I'd normally be impatient with a willfully blind narrator who refuses to accept or even acknowledge her abuse, but I was hypnotized by Millet's astonishing control of her story into devouring this book in one breathless gulp. My Happy Life reminds us anew of what the novel can achieve in the hands of skilled artist, for here is a voice so convincing that the reader believes the implausible. Millet precisely balances her protagonist's character on the knife edge between innocence and ignorance, and the result is a superbly realized portrayal of a mentally deficient woman betrayed by the system. The grace with which the heroine transmutes her bleak reality into joyous memories ultimately stands as a devastating indictment of society's treatment of the less fortunate.

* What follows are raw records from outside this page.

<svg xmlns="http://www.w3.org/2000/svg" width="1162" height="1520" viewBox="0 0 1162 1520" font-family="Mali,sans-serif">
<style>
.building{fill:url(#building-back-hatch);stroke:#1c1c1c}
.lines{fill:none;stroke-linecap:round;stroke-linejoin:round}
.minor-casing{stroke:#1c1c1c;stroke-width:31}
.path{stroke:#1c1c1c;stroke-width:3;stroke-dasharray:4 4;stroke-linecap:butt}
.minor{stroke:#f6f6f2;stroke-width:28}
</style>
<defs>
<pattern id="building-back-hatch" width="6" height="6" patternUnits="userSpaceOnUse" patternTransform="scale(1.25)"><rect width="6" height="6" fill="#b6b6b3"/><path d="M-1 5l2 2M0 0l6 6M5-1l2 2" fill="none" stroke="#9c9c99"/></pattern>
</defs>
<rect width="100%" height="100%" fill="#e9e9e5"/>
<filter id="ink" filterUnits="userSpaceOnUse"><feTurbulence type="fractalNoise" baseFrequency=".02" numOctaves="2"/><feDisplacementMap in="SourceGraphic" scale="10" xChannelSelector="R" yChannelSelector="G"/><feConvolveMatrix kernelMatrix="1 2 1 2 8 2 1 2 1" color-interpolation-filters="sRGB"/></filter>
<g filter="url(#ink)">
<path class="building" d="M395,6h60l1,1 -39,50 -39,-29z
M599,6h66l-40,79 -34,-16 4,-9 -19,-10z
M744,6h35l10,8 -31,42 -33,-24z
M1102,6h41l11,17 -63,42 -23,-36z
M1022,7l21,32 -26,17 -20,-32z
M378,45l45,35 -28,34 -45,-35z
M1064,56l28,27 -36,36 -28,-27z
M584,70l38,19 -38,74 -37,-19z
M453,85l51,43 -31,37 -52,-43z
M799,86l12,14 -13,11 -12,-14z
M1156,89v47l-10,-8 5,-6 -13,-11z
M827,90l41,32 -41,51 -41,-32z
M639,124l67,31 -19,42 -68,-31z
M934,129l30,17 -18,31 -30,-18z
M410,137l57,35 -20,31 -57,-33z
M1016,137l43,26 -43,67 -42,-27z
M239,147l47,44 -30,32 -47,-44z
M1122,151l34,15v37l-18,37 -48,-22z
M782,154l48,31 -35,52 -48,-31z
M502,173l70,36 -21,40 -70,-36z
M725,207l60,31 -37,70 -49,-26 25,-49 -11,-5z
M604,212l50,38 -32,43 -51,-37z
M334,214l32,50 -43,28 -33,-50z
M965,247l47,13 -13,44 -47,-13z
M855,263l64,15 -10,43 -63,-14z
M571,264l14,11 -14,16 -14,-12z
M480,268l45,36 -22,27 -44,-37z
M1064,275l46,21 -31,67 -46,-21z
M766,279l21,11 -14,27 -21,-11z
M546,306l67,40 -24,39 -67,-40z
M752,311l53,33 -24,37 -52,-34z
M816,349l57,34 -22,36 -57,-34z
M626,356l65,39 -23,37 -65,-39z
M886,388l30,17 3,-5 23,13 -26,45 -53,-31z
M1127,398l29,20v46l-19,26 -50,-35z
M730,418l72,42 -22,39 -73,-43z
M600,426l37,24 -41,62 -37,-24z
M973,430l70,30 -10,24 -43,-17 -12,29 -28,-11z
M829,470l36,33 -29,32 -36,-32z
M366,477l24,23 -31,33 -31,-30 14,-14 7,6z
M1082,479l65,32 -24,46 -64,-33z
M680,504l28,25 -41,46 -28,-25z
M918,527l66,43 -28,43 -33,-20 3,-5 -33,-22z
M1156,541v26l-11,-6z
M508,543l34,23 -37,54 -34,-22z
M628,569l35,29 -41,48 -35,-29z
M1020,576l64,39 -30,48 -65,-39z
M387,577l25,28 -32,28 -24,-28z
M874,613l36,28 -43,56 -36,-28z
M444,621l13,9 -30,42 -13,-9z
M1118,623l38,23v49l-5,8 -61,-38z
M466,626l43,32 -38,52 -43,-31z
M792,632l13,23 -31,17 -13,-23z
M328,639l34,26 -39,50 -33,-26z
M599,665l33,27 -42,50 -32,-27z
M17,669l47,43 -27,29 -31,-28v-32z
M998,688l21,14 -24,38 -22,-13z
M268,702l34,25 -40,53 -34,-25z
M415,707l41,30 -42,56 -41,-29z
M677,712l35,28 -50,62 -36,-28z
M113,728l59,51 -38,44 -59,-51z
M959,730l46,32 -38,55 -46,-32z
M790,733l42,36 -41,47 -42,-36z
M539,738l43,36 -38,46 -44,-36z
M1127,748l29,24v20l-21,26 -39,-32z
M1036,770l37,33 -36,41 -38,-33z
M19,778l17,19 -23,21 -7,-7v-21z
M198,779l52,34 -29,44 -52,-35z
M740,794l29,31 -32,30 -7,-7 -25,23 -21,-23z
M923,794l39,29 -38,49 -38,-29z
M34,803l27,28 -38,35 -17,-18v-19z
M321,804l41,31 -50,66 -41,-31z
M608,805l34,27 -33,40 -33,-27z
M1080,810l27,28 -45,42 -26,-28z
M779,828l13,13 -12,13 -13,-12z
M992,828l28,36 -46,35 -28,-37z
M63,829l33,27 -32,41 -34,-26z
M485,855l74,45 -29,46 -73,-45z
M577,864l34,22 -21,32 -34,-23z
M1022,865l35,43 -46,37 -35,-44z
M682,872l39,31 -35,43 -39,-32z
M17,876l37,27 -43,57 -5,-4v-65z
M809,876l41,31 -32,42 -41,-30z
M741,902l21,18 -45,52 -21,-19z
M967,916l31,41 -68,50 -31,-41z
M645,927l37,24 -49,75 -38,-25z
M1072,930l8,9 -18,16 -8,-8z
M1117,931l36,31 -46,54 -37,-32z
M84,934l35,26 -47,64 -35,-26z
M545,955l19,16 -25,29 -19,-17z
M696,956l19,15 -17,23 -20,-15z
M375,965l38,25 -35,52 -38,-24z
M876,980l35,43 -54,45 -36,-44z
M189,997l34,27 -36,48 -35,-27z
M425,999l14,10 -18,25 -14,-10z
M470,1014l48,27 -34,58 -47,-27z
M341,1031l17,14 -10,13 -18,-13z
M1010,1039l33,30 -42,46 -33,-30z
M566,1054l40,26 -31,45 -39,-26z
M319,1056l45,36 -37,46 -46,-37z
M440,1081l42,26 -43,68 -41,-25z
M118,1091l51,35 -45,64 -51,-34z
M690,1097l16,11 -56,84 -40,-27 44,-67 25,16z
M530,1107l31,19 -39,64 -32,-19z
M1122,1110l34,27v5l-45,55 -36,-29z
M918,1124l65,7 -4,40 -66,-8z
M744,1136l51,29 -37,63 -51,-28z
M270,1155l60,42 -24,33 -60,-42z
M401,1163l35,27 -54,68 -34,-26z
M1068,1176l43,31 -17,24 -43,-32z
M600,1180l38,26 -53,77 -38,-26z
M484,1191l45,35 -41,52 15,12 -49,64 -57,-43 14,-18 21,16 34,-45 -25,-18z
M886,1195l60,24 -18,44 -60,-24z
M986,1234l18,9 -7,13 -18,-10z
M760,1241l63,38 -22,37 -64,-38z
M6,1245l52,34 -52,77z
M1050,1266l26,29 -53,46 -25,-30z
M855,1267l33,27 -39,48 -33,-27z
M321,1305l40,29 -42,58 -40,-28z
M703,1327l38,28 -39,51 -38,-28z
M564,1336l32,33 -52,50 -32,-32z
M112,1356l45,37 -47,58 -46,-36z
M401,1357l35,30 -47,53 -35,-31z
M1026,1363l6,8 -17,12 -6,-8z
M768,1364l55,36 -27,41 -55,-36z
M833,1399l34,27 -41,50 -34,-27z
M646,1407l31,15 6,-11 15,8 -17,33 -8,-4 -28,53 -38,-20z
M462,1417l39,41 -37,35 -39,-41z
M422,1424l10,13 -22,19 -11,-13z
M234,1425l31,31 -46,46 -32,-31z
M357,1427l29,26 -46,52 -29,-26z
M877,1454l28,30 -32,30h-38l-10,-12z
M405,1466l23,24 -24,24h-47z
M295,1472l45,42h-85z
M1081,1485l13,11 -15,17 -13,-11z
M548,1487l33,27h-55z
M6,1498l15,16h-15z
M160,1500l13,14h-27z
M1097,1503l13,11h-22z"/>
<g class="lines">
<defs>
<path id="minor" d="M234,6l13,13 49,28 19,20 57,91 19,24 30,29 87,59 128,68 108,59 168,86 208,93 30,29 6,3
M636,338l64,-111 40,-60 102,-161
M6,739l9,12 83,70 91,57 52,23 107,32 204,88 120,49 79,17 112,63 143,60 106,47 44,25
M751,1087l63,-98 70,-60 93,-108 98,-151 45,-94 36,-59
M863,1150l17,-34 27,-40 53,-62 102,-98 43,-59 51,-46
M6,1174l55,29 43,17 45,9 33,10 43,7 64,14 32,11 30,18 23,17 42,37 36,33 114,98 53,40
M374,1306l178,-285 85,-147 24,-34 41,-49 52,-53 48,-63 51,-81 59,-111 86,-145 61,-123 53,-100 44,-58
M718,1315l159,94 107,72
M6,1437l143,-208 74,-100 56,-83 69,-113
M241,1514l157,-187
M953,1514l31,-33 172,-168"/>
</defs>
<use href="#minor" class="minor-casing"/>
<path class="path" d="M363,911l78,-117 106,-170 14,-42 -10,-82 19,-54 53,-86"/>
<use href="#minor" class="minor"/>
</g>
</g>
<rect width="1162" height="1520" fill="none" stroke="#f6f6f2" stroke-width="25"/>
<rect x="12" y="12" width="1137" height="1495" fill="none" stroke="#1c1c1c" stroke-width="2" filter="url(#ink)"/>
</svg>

The narrator at times seems to be living in a dream world where (her) perception is more important than reality, and the novel's prose reflects a similar dream-like quality. At one point, the narrator says:

Back then, when I was young, events were like soft memories are now. In fact I cannot say for sure that those events I am recounting, all of my life before this room, were not just always memories themselves, given to me along with my toenails or eardrums, as a gift.

Millet's poetic words propel us into understanding and even admiring this young woman, her bizarre optimism becomes wondrous rather than naive.

My to-be-read list is now headed by Millet's other work; why has it taken me so long to make the acquaintance of this superb writer?